Virginia law requires that all wills be in writing and signed by the testator. Not following the rules can invalidate the will.
Wills play an integral part to a Virginia resident's estate plan. They allow a testator, the person making the will, to direct how his property is divided at death, to appoint who serves as an executor to accomplish these instructions, to nominate a guardian for minor children and to establish a testamentary trust to direct how assets are to be used toward ongoing support of a beneficiary. By following the state laws on a last will and testament, a Virginia resident can take advantage of these opportunities and avoid dying intestate.
Requirements for All Wills
Virginia has established certain rules that apply to all wills in addition to laws that are specific to the type of will that is executed.
Under Section 64.2-401 of the Virginia code, any person of sound mind can make a will.
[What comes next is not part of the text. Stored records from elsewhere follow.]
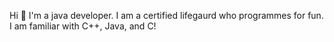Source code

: Hi 👋 I'm a java developer. I am a certified lifegaurd who programmes for fun. I am familiar with C++, Java, and C!
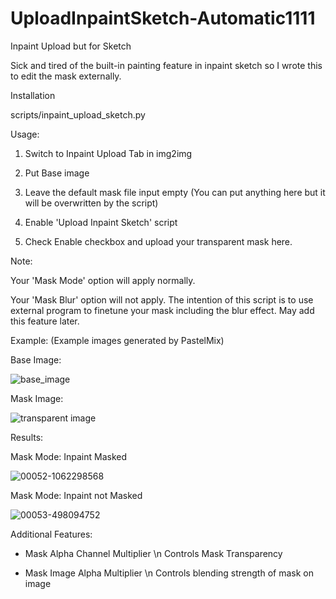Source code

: # UploadInpaintSketch-Automatic1111

Inpaint Upload but for Sketch

Sick and tired of the built-in painting feature in inpaint sketch so I wrote this to edit the mask externally.


Installation

scripts/inpaint_upload_sketch.py


Usage:

1. Switch to Inpaint Upload Tab in img2img

2. Put Base image

3. Leave the default mask file input empty (You can put anything here but it will be overwritten by the script)

4. Enable 'Upload Inpaint Sketch' script

5. Check Enable checkbox and upload your transparent mask here.


Note:

Your 'Mask Mode' option will apply normally.

Your 'Mask Blur' option will not apply. The intention of this script is to use external program to finetune your mask including the blur effect. May add this feature later.


Example:
(Example images generated by PastelMix)

Base Image:

![base_image](https://user-images.githubusercontent.com/33945246/227451084-9b5468e1-57e3-45f8-98ac-316365097f65.png)

Mask Image:

![transparent image](https://user-images.githubusercontent.com/33945246/227451093-cc5d0819-1634-4e63-9b00-ae6ae2c1eab1.png)


Results:

Mask Mode: Inpaint Masked

![00052-1062298568](https://user-images.githubusercontent.com/33945246/227451037-05e932ed-2fb3-401a-917a-5dc8e413f91c.png)

Mask Mode: Inpaint not Masked

![00053-498094752](https://user-images.githubusercontent.com/33945246/227452909-d7cec86c-6de6-4c23-a4a8-6156ddd57103.png)


Additional Features:
* Mask Alpha Channel Multiplier \n Controls Mask Transparency

* Mask Image Alpha Multiplier \n Controls blending strength of mask on image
This definition includes emancipated minors.
According to Section 64.2-403 of the Virginia Code, the will must be in writing. It must be signed by the testator, or the testator must direct someone else to sign his name to manifest his intention that the signature be his own. Virginia law does not recognize or accept noncupative, or oral, wills.
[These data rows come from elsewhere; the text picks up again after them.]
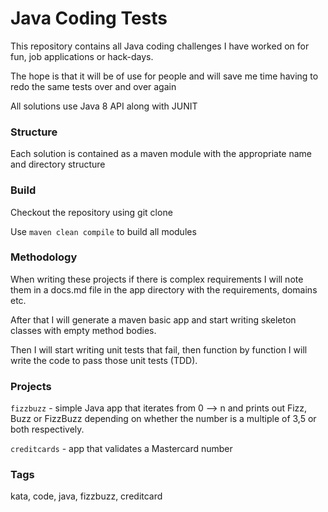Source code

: # Java Coding Tests

This repository contains all Java coding challenges I have worked on
for fun, job applications or hack-days.

The hope is that it will be of use for people and will save me time having to redo the same
tests over and over again

All solutions use Java 8 API along with JUNIT

### Structure

Each solution is contained as a maven module with the appropriate name and directory structure

### Build

Checkout the repository using git clone

Use `maven clean compile` to build all modules

### Methodology

When writing these projects if there is complex requirements I will note them in a docs.md file in
the app directory with the requirements, domains etc.

After that I will generate a maven basic app and start writing skeleton classes with empty method
bodies.

Then I will start writing unit tests that fail, then function by function I will write the code to
pass those unit tests (TDD).

### Projects

`fizzbuzz` - simple Java app that iterates from 0 --> n and prints out Fizz, Buzz or FizzBuzz depending 
on whether the number is a multiple of 3,5 or both respectively.

`creditcards` - app that validates a Mastercard number 


### Tags

kata, code, java, fizzbuzz, creditcard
If the testator writes the will completely in his own handwriting, the will is considered valid without the need for witnesses to sign the will, according to Section 64.2-203(B) of the Virginia Code. However, two disinterested witnesses must prove that the signature is the testator's.
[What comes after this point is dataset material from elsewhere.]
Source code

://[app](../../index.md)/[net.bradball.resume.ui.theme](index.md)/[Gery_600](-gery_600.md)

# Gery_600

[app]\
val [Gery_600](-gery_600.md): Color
Unless the will is entirely in the testator's handwriting, the will must be witnessed. (See writing link). The testator must sign his will in the presence of two witnesses. Unlike the rules in some other states, Virginia law does permit interested witnesses - individuals who stand to inherit from the will - to witness the will. Witnesses may be called to court to testify about the execution of the will.
Although this is the legal requirement, Section 64.2-404 of the Virginia Code will allow a will to remain valid even if this requirement is not met if the person presenting the will shows by clear and convincing evidence that the decedent intended the document to be his will. However, in any event, the will must be signed by the person making the will.
Virginia law does not require a will to be notarized. However, if the will is notarized and accompanied by a self-proving affidavit, it is presumed to be properly executed. Furthermore, it is accepted by probate court and does not require live testimony from the witnesses.